◆ Directive:
From the data below, write out as a numbered list the lines starting at the line containing "National Museum of Kenya" and ending at the line containing "Nairobi - Kenya", leaving out any blank lines.

• • •

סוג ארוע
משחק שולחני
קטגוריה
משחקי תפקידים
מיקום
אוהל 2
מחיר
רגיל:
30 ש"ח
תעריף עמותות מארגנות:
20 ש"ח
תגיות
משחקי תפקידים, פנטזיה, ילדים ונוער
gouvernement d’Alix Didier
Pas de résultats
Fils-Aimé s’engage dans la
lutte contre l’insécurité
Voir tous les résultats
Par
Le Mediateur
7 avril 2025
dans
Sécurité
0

• • •

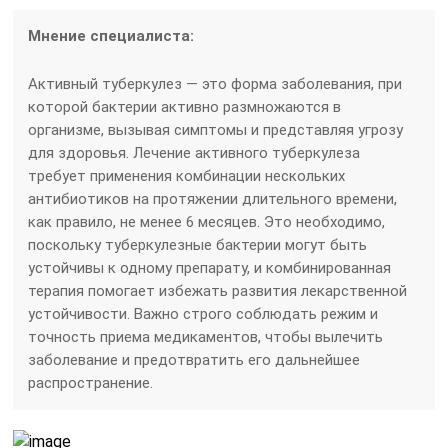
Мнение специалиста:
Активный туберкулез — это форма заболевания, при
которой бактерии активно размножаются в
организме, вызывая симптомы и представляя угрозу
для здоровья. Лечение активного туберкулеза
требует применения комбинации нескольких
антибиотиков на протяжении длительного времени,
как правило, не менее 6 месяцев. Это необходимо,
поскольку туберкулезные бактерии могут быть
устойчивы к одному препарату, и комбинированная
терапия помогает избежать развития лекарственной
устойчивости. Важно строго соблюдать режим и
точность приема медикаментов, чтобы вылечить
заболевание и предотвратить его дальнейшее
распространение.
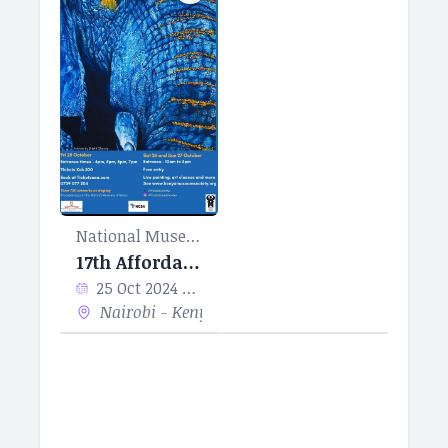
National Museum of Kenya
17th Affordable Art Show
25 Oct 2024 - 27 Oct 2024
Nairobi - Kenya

• • •

◆ Reply:
1. National Museum of Kenya
2. 17th Affordable Art Show
3. 25 Oct 2024 - 27 Oct 2024
4. Nairobi - Kenya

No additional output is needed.